More critically perhaps, according to Rudloff, the yield of the end-to-end process is around 50 per cent. In other word, the plant consumes roughly half of its energy output in its own operation, mostly during the heat pretreatment of the biomass.
This raises a logistical problem. To be economic, the pretreated biomass should be processed in situ, which means generally not near existing fuel infrastructures.
Choren’s pioneering work has triggered of wave of interest in the field. At ECN (Energy Research Centre of the Netherlands), Bram van der Drift and colleagues are working on a thermochemical process known as torrefaction. In this case, biomass is roasted at 250/300 centigrade. The resulting powder is not only ready to be gasified, but also hydrophobic, easy to turn into pellets for transporting, and has properties uncannily close to those of coal.
“It can be used in the coal gasifier of existing Fischer-Tröpsch facilities like those in South Africa, or planned installations in the United States or China,” explains van der Drift.
Meanwhile, in Forschungzentrum Karlsruhe, west Germany, Edmund Henrich and his colleagues are developing another biomass pretreatment process in which the material is liquefied to form a slurry.

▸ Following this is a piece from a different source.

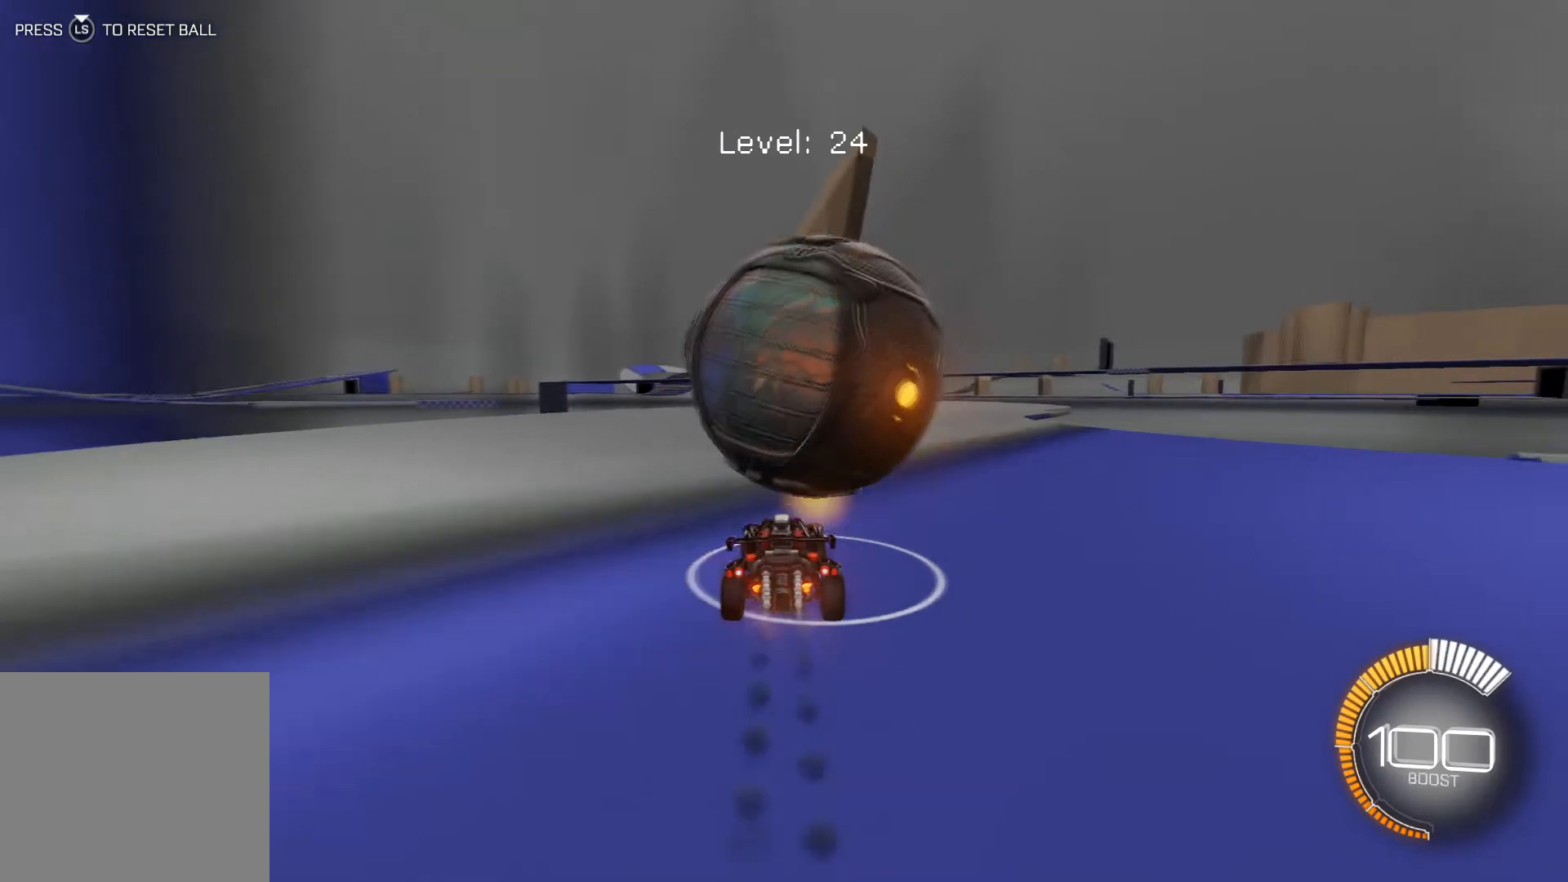
{"buttons": [], "left_stick": "center", "events": [[100, "left_stick", "center"], [133, "R1", "up"], [333, "left_stick", "down-right"], [467, "R2", "up"], [500, "left_stick", "center"]]}
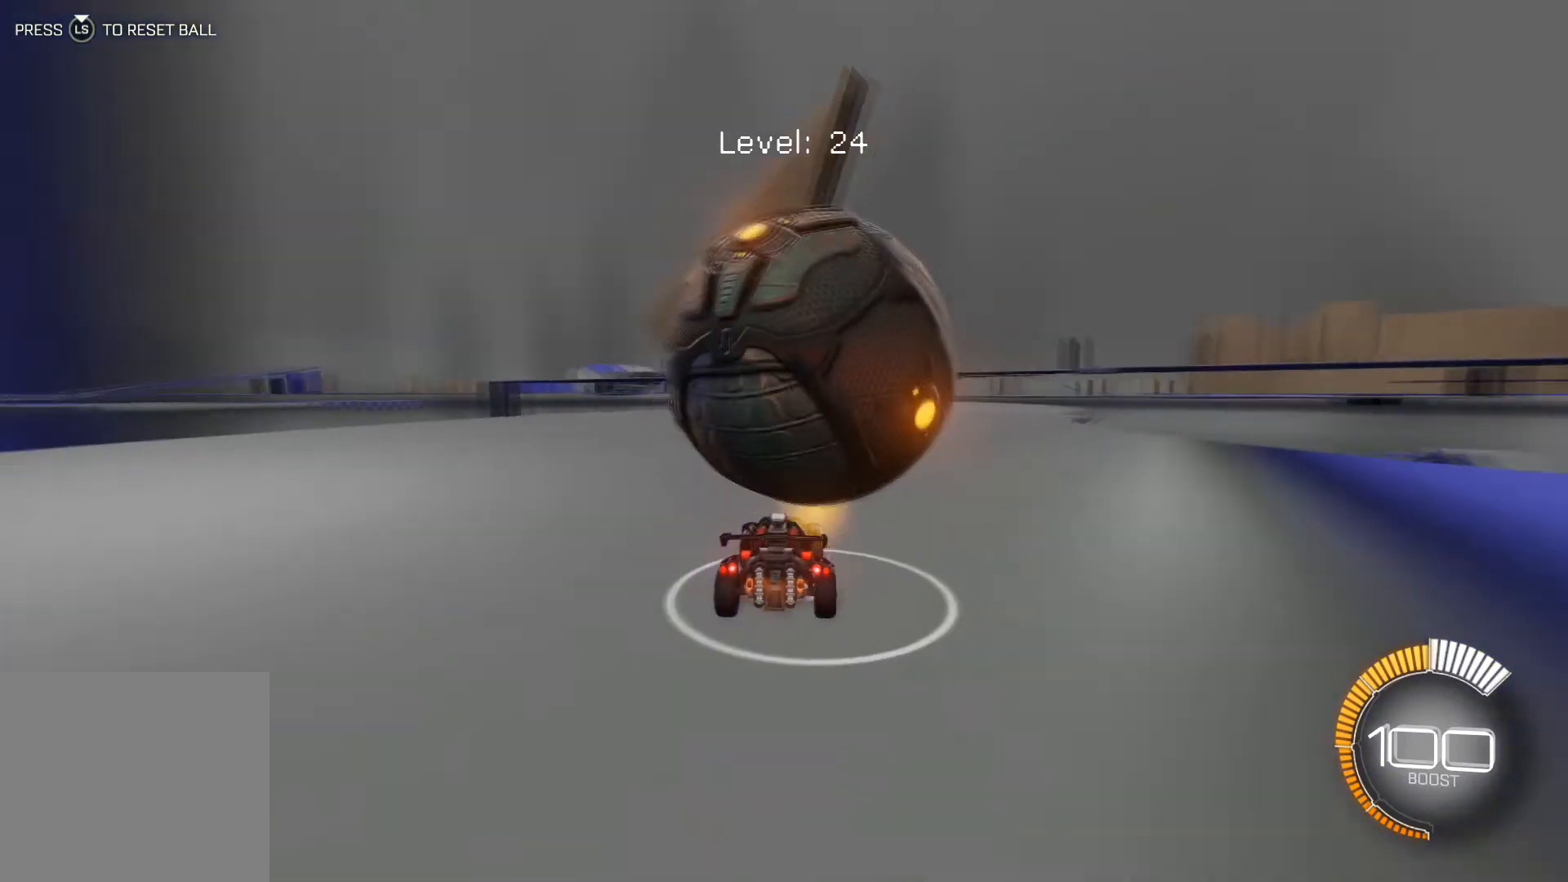
{"buttons": ["R2"], "left_stick": "center", "events": [[100, "left_stick", "left"], [234, "R2", "down"], [234, "left_stick", "center"], [400, "left_stick", "left"], [501, "left_stick", "center"]]}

According to Henrich, “The density of the slurry is ten times that of straw and you can pump it into the gasifier.” The pyrolysis-based process, developed in collaboration with the engineering company Lurgi, produces slurry that is compatible with the new gasification process of an other industrial partner, Future Energy GmbH.
And once again showing the interest large companies are taking in biomass to diesel technologies, Future Energy was acquired a week ago by Siemens.
Enormous interest
Large corporations are not trumpeting it, but their interest in developing renewable feedstocks that can drive the Fischer-Tröpsch process is enormous.

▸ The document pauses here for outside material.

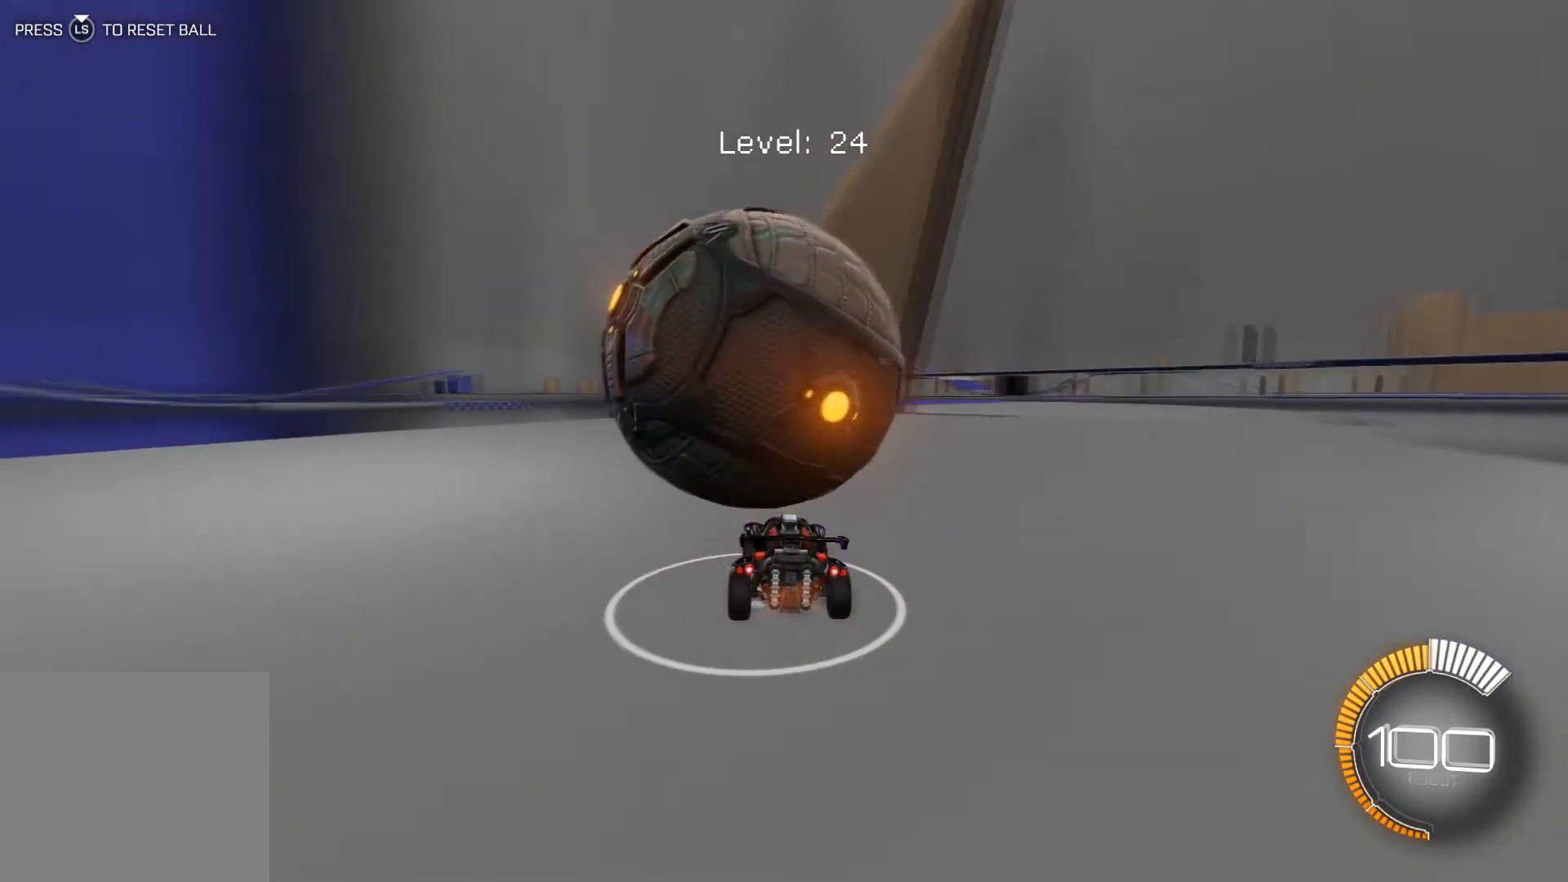
{"buttons": ["R2"], "left_stick": "center", "events": [[233, "R2", "up"], [300, "left_stick", "down-right"], [400, "R2", "down"], [467, "left_stick", "center"]]}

Shell, Exxon and the South African oil company Sasol favor it, not only because they control part of the licensing of Fischer-Tröpsch synthesis, but because ersatz diesel is so close to the real thing it can replace it like-for-like. Instead of a blend of 5 per cent for ethanol, or around 30 per cent for first generation biodiesels, Fischer-Tröpsch diesel can be blended at 100 per cent in the distribution chain and can also be cracked for petrochemical purposes.
But this influential support does not mean the European Union will rally behind second-generation biofuels obtained with Fischer-Tröpsch synthesis.
Enzyme and seed producers are engaged in biotechnology research to break cellulose, meaning all plants, not just crop plants, could be used to produce ethanol. Some countries – notably France – which are under pressure over farming subsidies may be happy to see agricultural feedstock prices rising because of competition between food and energy uses. Last December higher sugar prices enabled the European Union to dismantle its protective sugar regime without incurring the wrath of sugar beet producers.
Seen in this light, 8 June in Brussels looks set to be the start of a furious Battle of the Biofuels.